Although Mao’s China borrowed much from the Soviets, it was never a satellite, diverging in style and substance from Moscow’s example. Mao’s signature carnage, the Cultural Revolution, was a chaotic orgy of violence, a world apart from Stalin’s meticulously scripted Great Terror and show trials of the 1930s.

Yet despite their differences, Lenin, Stalin, and Mao all ended their lives in power, brought by death to the same position: entombed in crystal coffins in the central squares of their respective capitals, ringed by far-flung archipelagoes of labor camps and watchful security organs. All three had unified their fractured homelands and claimed to have liberated the downtrodden, at a staggering human cost.

THE SHINING FUTURE

After the deaths of their charismatic leaders, the Chinese and Soviet revolutions took different paths. The Soviet Union, more industrialized than China, floated along on a sea of foreign exchange reserves from energy exports until economic sclerosis and the consequences of reforms in the 1980s ushered in its collapse. The Chinese Communist Party, its hierarchy and ideology shattered by the trauma of the Cultural Revolution, had more room to reinvent itself. Under Deng Xiaoping’s initiative to build “socialism with Chinese characteristics,” China’s leaders mutilated Marxism almost beyond recognition.

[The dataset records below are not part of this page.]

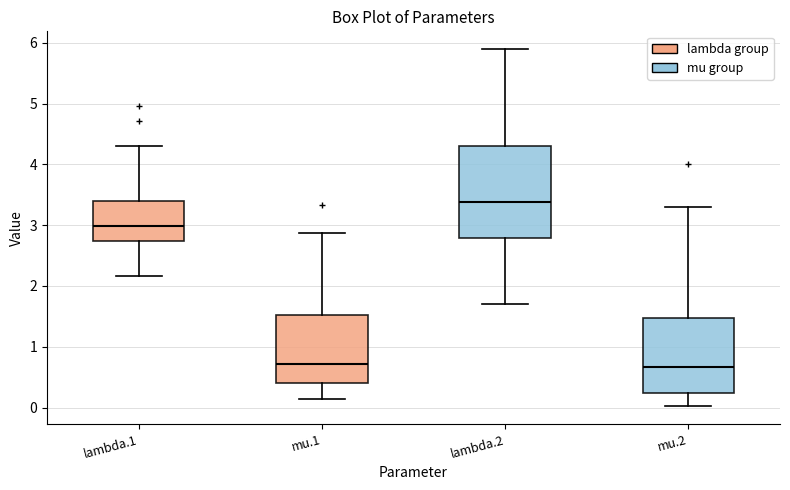

Which box's median line is the highest?

lambda.2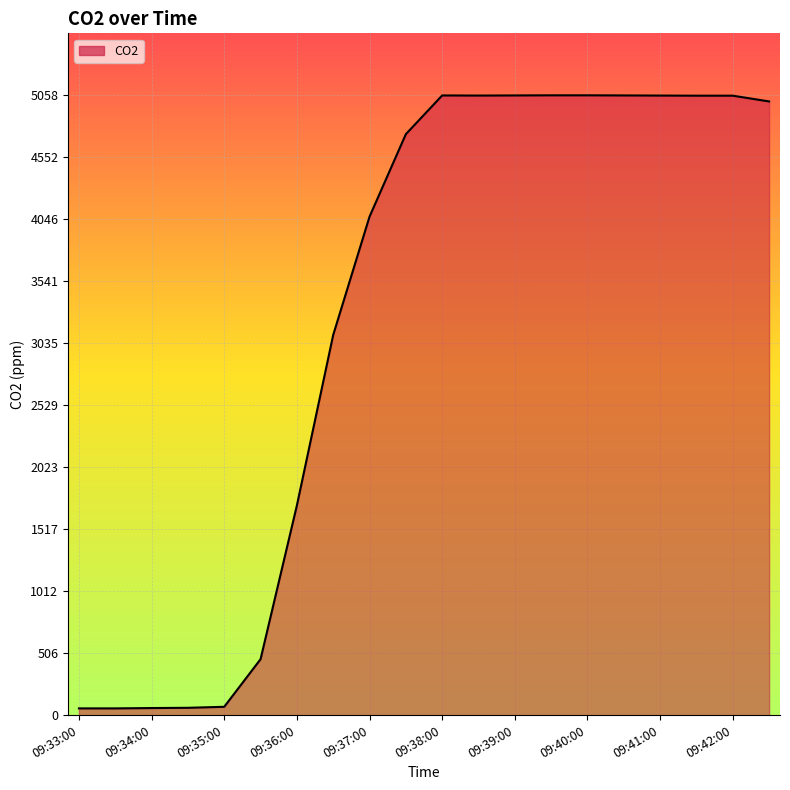

What is the difference between the maximum and minimum values?

5002.8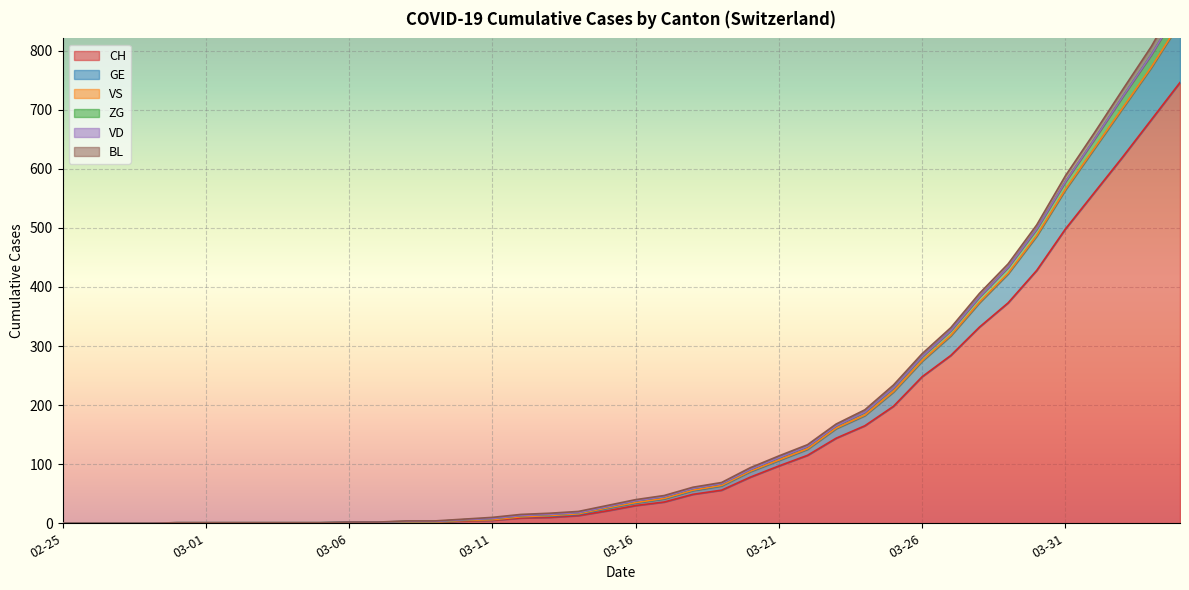

At which label does GE reach its peak?

2020-04-04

Yet the secretive vanguard that sits atop Chinese politics remains recognizably Leninist today, as do the party, security, and propaganda organs that enforce its will. Although the newest members of the Standing Committee are more likely to tweak interest rates or adjust soy imports than to order the liquidation of landlords, the party’s sense of destiny, of an absolute right to reach down and change the course of China’s history, is intact. Its rejection of liberal democracy is born not only of Chinese chauvinism but also of a Leninist contempt for bourgeois niceties such as the rule of law, freedom of conscience, and individual dignity. In the party’s eyes, this ideology is a tool: like railways or the military, it has been successfully Sinified and now serves China better than it ever did the Soviet Union.

For Xi, an institutionalist whose father was a senior cadre, reasserting the party’s control over society represents a natural return to its Leninist roots. Over the past half decade, Xi has appointed himself chair of the party committees overseeing many key portfolios, including cybersecurity and economic reform, sidelining the government functionaries who traditionally fill such roles. He has toured newsrooms and television studios, bluntly reminding media organs that “your surname is Party” and that their loyalty must be absolute. The security services have launched the harshest crackdown on civil society in a generation, complete with televised confessions and florid denunciations of conspirators in the People’s Daily, a party newspaper. Over the next week, Xi will help select the next generation of party leaders and may write his own “thought” into the party constitution, as Mao did in 1945. His choices could reveal whether he intends to remain in power beyond the ten-year term customary for Chinese leaders.

Facing the Great Hall of the People, across the vast expanse of Tiananmen Square, sits the National Museum of China. The Road to Rejuvenation, its main permanent exhibit, was the site of Xi’s first public appearance after taking power at the last party congress, in 2012, and the place where he unveiled his signature slogan, “the Chinese Dream.” The exhibit’s account of China’s history begins with ancient greatness, moves through decline and colonial humiliation, and then climbs inexorably upward, in an arc that any Bolshevik would recognize. But the destination has changed: instead of a borderless proletarian paradise, Xi’s “Chinese Dream” promises to restore a once mighty civilization to its rightful glory under party rule. This mix of native-soil nationalism and iron discipline is an attractive alternative to representative democracy for ambitious authoritarians around the world, from Turkey to the Philippines. In China’s model, many see a shining future of their own.